%%

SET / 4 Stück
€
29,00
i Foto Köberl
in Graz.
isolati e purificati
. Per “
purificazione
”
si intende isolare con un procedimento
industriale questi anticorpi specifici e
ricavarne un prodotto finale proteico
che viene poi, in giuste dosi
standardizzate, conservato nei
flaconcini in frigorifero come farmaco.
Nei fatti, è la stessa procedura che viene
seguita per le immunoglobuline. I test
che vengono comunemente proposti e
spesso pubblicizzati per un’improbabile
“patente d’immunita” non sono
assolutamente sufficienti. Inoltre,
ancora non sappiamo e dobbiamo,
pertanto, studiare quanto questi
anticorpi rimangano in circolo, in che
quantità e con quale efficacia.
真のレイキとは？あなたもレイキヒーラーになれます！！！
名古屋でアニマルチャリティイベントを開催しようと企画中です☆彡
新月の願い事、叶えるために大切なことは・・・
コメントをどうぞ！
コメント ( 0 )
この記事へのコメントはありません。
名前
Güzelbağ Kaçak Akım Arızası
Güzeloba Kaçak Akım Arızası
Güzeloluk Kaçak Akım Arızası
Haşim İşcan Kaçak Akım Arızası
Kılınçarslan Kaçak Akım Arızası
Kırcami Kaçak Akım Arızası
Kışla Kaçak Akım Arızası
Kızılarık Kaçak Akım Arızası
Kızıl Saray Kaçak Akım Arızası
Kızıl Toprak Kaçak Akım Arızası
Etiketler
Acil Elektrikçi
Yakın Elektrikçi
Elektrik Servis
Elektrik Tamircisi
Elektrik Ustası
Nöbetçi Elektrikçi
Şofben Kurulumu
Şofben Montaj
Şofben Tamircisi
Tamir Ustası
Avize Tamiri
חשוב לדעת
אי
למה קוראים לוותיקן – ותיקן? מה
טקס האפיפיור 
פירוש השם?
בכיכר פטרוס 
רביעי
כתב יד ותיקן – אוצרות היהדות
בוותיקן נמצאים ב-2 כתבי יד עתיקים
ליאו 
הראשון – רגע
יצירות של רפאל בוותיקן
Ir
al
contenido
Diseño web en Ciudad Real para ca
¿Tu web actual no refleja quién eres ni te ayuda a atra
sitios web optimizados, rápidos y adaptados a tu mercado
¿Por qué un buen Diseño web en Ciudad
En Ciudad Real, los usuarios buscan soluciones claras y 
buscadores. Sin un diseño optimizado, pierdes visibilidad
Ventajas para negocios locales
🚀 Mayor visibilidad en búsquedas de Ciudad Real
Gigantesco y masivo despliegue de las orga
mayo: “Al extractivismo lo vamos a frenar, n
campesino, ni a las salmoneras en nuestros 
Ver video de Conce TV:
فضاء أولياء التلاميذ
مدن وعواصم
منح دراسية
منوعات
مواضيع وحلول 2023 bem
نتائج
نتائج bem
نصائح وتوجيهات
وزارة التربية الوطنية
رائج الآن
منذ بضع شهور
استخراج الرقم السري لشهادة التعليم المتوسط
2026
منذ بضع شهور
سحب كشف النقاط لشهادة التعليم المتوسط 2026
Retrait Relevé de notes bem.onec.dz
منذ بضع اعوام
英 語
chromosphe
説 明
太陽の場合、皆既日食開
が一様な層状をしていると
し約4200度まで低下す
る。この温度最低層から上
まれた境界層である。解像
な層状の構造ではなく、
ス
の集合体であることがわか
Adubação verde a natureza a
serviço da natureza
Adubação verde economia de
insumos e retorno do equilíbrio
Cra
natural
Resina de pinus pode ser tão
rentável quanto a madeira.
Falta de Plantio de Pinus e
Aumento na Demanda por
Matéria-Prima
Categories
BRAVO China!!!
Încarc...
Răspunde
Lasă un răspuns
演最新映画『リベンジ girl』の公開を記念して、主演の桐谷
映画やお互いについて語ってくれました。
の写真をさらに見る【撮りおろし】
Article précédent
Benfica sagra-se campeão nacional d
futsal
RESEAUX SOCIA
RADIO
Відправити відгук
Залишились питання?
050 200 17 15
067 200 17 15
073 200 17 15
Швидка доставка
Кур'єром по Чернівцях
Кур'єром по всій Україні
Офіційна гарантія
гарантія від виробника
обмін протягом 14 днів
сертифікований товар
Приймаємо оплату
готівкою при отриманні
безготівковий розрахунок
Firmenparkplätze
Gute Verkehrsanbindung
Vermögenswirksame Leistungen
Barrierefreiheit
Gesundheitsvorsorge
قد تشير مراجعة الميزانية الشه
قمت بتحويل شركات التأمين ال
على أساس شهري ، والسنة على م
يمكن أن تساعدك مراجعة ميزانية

%%

Copy the data from its first line up to and including the line with "sitios web optimizados, rápidos", swapping "Şofben" for "Kombi" and leaving everything else the same. Give only those lines.

SET / 4 Stück
€
29,00
i Foto Köberl
in Graz.
isolati e purificati
. Per “
purificazione
”
si intende isolare con un procedimento
industriale questi anticorpi specifici e
ricavarne un prodotto finale proteico
che viene poi, in giuste dosi
standardizzate, conservato nei
flaconcini in frigorifero come farmaco.
Nei fatti, è la stessa procedura che viene
seguita per le immunoglobuline. I test
che vengono comunemente proposti e
spesso pubblicizzati per un’improbabile
“patente d’immunita” non sono
assolutamente sufficienti. Inoltre,
ancora non sappiamo e dobbiamo,
pertanto, studiare quanto questi
anticorpi rimangano in circolo, in che
quantità e con quale efficacia.
真のレイキとは？あなたもレイキヒーラーになれます！！！
名古屋でアニマルチャリティイベントを開催しようと企画中です☆彡
新月の願い事、叶えるために大切なことは・・・
コメントをどうぞ！
コメント ( 0 )
この記事へのコメントはありません。
名前
Güzelbağ Kaçak Akım Arızası
Güzeloba Kaçak Akım Arızası
Güzeloluk Kaçak Akım Arızası
Haşim İşcan Kaçak Akım Arızası
Kılınçarslan Kaçak Akım Arızası
Kırcami Kaçak Akım Arızası
Kışla Kaçak Akım Arızası
Kızılarık Kaçak Akım Arızası
Kızıl Saray Kaçak Akım Arızası
Kızıl Toprak Kaçak Akım Arızası
Etiketler
Acil Elektrikçi
Yakın Elektrikçi
Elektrik Servis
Elektrik Tamircisi
Elektrik Ustası
Nöbetçi Elektrikçi
Kombi Kurulumu
Kombi Montaj
Kombi Tamircisi
Tamir Ustası
Avize Tamiri
חשוב לדעת
אי
למה קוראים לוותיקן – ותיקן? מה
טקס האפיפיור 
פירוש השם?
בכיכר פטרוס 
רביעי
כתב יד ותיקן – אוצרות היהדות
בוותיקן נמצאים ב-2 כתבי יד עתיקים
ליאו 
הראשון – רגע
יצירות של רפאל בוותיקן
Ir
al
contenido
Diseño web en Ciudad Real para ca
¿Tu web actual no refleja quién eres ni te ayuda a atra
sitios web optimizados, rápidos y adaptados a tu mercado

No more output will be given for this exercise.